**SELECTED EXTRACT**
********************
FIG. 9 is a table 900 that shows the recall of minority class for all the data sets. The recall is computed by the number of selected minority class samples divided by the number of all minority class samples in the unlabeled data set. Min. Ratio refers to the ratio of the minority class in the unlabeled data set. As can be seen from the results, the present method produces more minority samples. It is noted that, for Page Blocks set, the present method found all minority samples for all 10 split sets.

A comparison of classification performance is now discussed. The best comparison of training samples is the performance of classifiers trained on them. The training samples from the 5 strategies were applied to train the same type of classifiers (Naive, LR, and SVM) to each sampling method, resulting in 15 different “training-evaluation” scenarios. Due to space limitations, the AUC and F1-measure for a few data sets are presented in FIG. 10. FIG. 10 is a table 1000 illustrating classifier performance given sampling technique. It is expected that the performance of the uncertainty sampling methods paired with their respective classifier, e.g., Un-SVM with SVM and Un-LR with Logistic Regression, to perform well. This behavior is not observed on several data sets, including KDD and PIMA. On other data sets, such as breast cancer and a representative access control permission, the present approach performs as well if not better than the competing uncertainty sampling. Thus, the present method performs well without being biased to a single classifier, and at reduced computation cost.
********************
**STUDY MATERIAL**

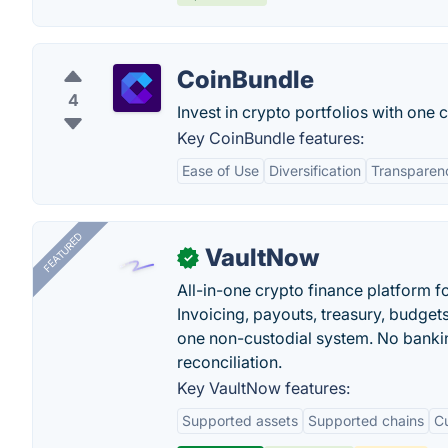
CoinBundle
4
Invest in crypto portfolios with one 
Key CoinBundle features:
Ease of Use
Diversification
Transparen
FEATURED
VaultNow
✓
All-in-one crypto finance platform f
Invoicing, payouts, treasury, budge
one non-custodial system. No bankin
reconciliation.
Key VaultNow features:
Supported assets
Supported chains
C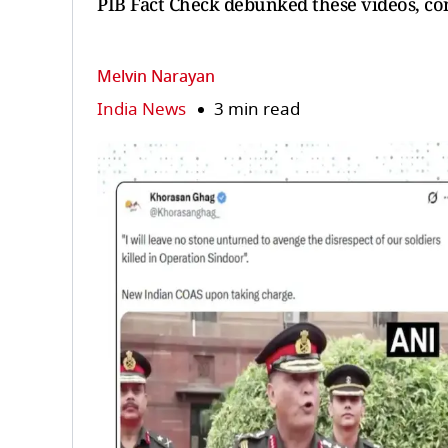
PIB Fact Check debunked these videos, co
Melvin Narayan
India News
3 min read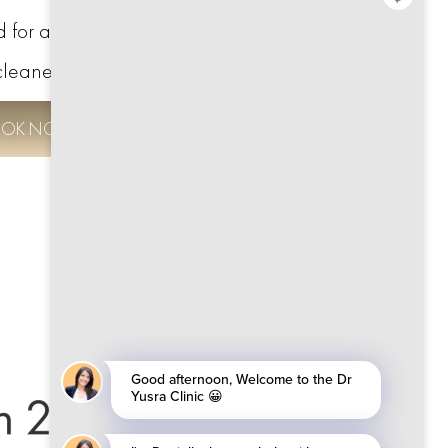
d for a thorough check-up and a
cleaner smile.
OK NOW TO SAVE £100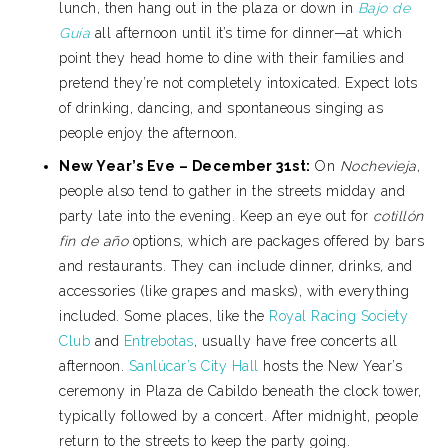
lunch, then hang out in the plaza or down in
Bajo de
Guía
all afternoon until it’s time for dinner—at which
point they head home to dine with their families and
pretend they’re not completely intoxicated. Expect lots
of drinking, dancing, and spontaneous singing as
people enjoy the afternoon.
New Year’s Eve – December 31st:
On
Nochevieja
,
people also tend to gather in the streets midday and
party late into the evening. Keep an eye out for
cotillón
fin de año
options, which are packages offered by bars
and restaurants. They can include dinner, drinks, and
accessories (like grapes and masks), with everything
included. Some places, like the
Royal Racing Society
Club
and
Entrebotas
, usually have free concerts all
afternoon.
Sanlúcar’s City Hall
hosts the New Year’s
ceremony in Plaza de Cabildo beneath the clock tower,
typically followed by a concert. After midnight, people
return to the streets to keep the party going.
********************
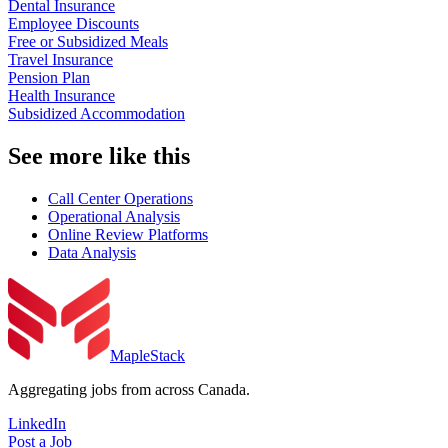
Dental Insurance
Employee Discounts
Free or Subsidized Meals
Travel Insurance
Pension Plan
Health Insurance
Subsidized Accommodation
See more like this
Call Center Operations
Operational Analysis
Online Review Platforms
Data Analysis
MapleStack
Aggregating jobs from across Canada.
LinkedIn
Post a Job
********************
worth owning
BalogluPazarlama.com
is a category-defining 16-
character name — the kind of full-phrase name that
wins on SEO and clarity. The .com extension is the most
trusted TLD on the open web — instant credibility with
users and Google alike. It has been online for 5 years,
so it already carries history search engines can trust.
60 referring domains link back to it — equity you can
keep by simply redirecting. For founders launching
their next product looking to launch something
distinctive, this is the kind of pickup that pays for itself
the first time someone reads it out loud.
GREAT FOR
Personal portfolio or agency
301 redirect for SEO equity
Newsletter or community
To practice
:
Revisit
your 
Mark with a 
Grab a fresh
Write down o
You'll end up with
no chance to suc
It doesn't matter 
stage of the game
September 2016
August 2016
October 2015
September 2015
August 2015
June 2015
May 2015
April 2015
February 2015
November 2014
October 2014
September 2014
********************
**ACTION ITEM**
Continue the passage on minority-class sampling and classifier performance, picking up after its last sentence.

**ANSWER SECTION**
The impact of domain knowledge is now discussed. The access control permission data sets are used to evaluate the benefit of additional domain knowledge given as a correlation of the user's business attributes, e.g., department number, whether he/she is a manager etc. and the permissions granted. The present evaluation of sampling with domain knowledge shows that domain knowledge (almost) always helps. There are a few cases where adding domain knowledge negatively impacts performance. See, for example, FIG. 11A. FIG. 11A is a diagram illustrating the negative impact domain knowledge can have on the performance of the present method. However, in most cases, domain knowledge substantially improves the convergence of the present method. See FIG. 11B. FIG. 11B is a diagram illustrating the positive impact domain knowledge can have on the performance of the present method. In each of FIGS. 11A and 11B, recall of the minority class is plotted on the x-axis and percent minority class is plotted on the y-axis. The example depicted in FIGS. 11A and 11B is typical of the access control data sets. Since such domain knowledge is mostly used in the early iterations it significantly helps speed up the convergence.

Sampling from clusters with the Dirichlet distribution is now discussed. As mentioned above, the conceptually sound method to sample from each cluster is to sample from a Dirichlet distribution. This approach was evaluated against all of our data sets and mixed results were obtained. See FIGS. 12A and 12B. In each of FIGS. 12A and 12B, fraction of the minority class is plotted on the x-axis and sampled density is plotted on the y-axis. There are a few cases where sampling from clusters using the Dirichlet distribution is better than the hybrid approach. However as noted, in earlier iterations when there are very few labeled samples in each cluster, the Dirichlet distribution defaults to random sampling. It was noticed that in a majority of cases the hybrid approach performs much better than the Dirichlet approach. See FIG. 11B.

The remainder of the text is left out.